SEOUL—For three generations, the Kim family has ruled North Korea. Before taking power, leaders have been shrouded in mystery and kept out of the public eye as children.

Now, one child has appeared alongside leader

Kim Jong Un

several times, raising questions about the Kim family’s succession plans. Mr. Kim was again accompanied by his daughter at a military banquet on Tuesday, state media reported on Wednesday.

The daughter, believed to be Mr. Kim’s second child,

Kim Ju Ae,

was dressed in a black suit and sat next to her father surrounded by senior military officials. At the banquet, Mr. Kim lauded the military on the 75th anniversary of the North Korean army. Seoul officials said they were monitoring preparations for a military parade.

His daughter first appeared in North Korean state media in November, at a flight test of an intercontinental ballistic missile. Since then she has accompanied her father to meet military scientists and inspect ballistic missiles. Military officials bowed to Ms. Kim and state media described her as the respected and beloved daughter of the leader, prompting speculation among some North Korea watchers that she could be next in line to rule the nuclear-armed country.

Others, however, say such speculation is premature and her public appearances suggest she isn’t seen as a likely successor. It would also be unprecedented for a woman to take power in a dynasty that has been dominated by men.

Mr. Kim, 39, gained power in December 2011 when he was 27 years old. Both his father and grandfather ruled until their deaths, and Mr. Kim has given no indication that he has plans to appoint a successor.

The young daughter is the only of Mr. Kim’s three children to be revealed to the public. Her name and age haven’t been reported by North Korean state media, but South Korea’s spy agency has said she is the middle child born to Mr. Kim and his wife,

Ri Sol Ju.

The couple has three children, born in 2010, 2013 and 2017, according to South Korea’s spy agency. In 2013, former NBA star

Dennis Rodman

said he had met Mr. Kim’s second child, and revealed her name was Ju Ae.

The firstborn is a son, and the youngest child’s gender remains unknown. Based on the history of ruling Kims, a son is the more likely to become successor, said

Hong Min,

a senior analyst at the Korea Institute for National Unification, a South Korean think tank. The regime could be keeping the eldest son out of the public eye to protect his identity, he said. The youngest child, meanwhile, might be considered too young for public appearances.

Traditionally, North Korea hasn’t revealed much about a Kim family member’s childhood before he is officially named as the successor to mystify him and carefully control the propaganda surrounding how he grew up, Mr. Hong said. For example, after

Kim Jong Il,

the current leader’s father, took power, North Korean history books said he was born on Mount Paektu, Korea’s tallest and most sacred mountain. Historians suspect he was born in Russia.

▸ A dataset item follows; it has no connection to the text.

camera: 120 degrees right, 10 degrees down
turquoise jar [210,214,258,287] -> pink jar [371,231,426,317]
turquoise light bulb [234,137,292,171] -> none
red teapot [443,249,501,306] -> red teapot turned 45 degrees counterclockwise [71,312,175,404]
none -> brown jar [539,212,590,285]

None of North Korea’s three-generations of rulers have been women. Pyongyang’s leadership is predominantly male though some women, such as Foreign Minister

Choe Son Hui,

one of the Kim regime’s prominent interlocutors with the U.S., and

Kim Yo Jong,

the leader’s sister, have played a significant role in North Korea’s foreign policy.

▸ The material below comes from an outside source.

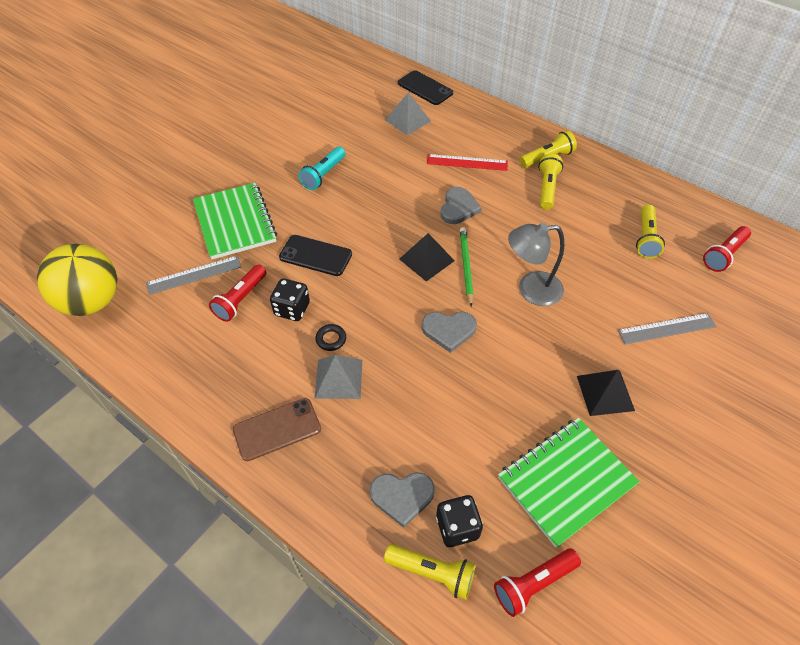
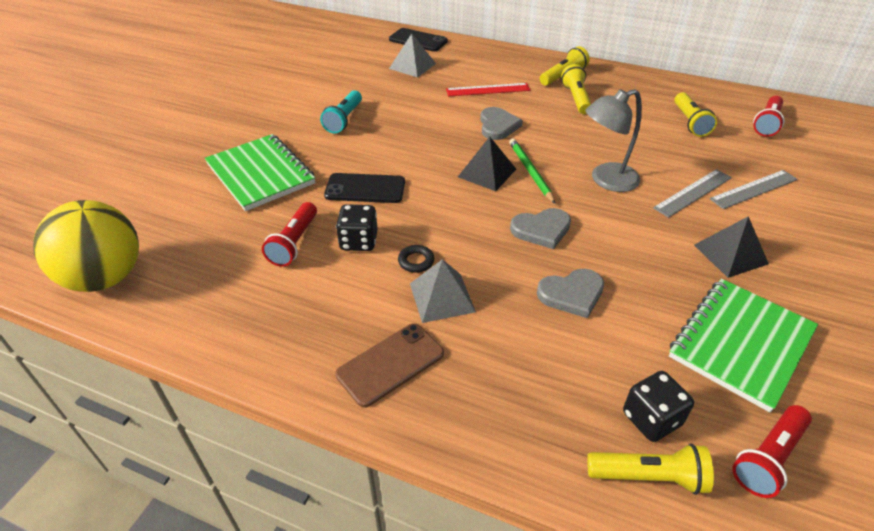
camera: 15 degrees left, 10 degrees down
grey ruler [146,256,241,295] -> grey ruler moved to [653,169,732,218]
grey heart [370,472,435,528] -> grey heart moved to [537,269,604,318]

“Kim Ju Ae’s appearances are performative in nature and it’s too early to view her as the successor,” Mr. Hong said.

South Korea’s spy agency has said that bringing his daughter to a missile launch appeared to indicate the Kim regime’s commitment to protecting the security of North Korea’s future generations amid a standoff with the U.S.

Following his daughter’s first public appearance, Mr. Kim said he sees nuclear weapons as necessary to protect North Korea’s children from U.S. attack. In a September speech to North Korea’s rubber-stamp parliament, Mr. Kim declared he would never give up his nuclear weapons, which guarantee the security of future generations.

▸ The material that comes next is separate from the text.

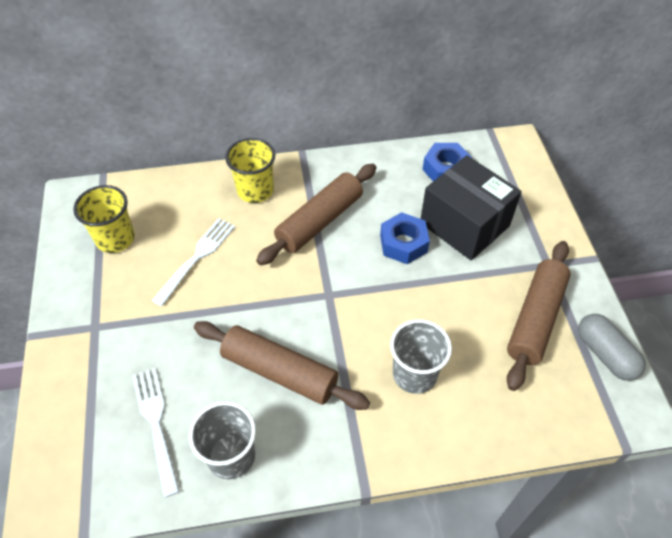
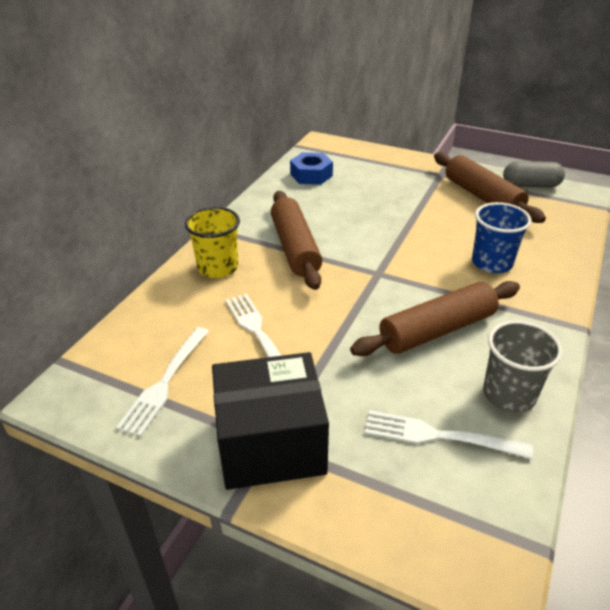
camera: 55 degrees left, 15 degrees down
yellow cup [73,185,135,253] -> white fork [116,327,209,437]
blue nut [380,212,430,265] -> none
grey cup [390,319,452,394] -> blue cup [472,202,532,273]
black box [421,155,522,260] -> black box moved to [212,352,329,490]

The Tuesday banquet was Ms. Kim’s fourth appearance at a military event, which are considered celebratory in North Korea. Bringing her to a celebration solidifies the leader’s image as a family man, said

Yang Moo-jin,

the president of the University of North Korean studies in Seoul. If Ms. Kim was being groomed as a successor, there would be signs of idolization, but there haven’t been, he said.

Since declaring itself a nuclear weapons state in September, the Kim regime has propagated messages that its nuclear weapons will be passed down through generations as a guarantee of the regime’s survival.

“Kim Ju Ae’s continued appearance softens the image of North Korea’s military and portrays

Kim Jong Un

as a loving father,” said

Kim Yong-hyun,

a professor of North Korean studies at Dongguk University in Seoul.